DIRECTIONS —
Only the lines from the start of the entries up to and including the line with "240, 705, 339]" should be written out, exactly as they stand.

DATA TO USE —
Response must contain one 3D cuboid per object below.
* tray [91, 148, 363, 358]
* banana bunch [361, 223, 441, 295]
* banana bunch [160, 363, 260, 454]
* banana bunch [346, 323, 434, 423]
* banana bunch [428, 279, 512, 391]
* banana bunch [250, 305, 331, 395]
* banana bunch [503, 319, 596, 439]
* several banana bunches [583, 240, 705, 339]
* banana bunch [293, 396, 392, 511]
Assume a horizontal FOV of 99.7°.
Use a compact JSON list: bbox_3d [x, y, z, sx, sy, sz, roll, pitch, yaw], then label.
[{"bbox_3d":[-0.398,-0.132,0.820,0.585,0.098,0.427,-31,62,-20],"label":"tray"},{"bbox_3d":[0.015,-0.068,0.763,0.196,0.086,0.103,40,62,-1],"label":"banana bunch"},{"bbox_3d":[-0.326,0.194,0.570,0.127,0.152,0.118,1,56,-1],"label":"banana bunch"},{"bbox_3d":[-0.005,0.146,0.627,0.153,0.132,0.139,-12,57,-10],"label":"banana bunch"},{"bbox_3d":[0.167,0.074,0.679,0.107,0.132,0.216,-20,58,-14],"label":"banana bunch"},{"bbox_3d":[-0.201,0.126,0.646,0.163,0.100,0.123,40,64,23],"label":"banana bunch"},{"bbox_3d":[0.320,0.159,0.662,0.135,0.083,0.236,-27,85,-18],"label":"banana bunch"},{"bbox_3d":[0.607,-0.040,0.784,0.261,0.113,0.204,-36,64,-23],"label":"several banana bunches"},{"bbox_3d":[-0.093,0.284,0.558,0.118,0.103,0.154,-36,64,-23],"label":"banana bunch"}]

OUTPUT OF THE TASK —
Response must contain one 3D cuboid per object below.
* tray [91, 148, 363, 358]
* banana bunch [361, 223, 441, 295]
* banana bunch [160, 363, 260, 454]
* banana bunch [346, 323, 434, 423]
* banana bunch [428, 279, 512, 391]
* banana bunch [250, 305, 331, 395]
* banana bunch [503, 319, 596, 439]
* several banana bunches [583, 240, 705, 339]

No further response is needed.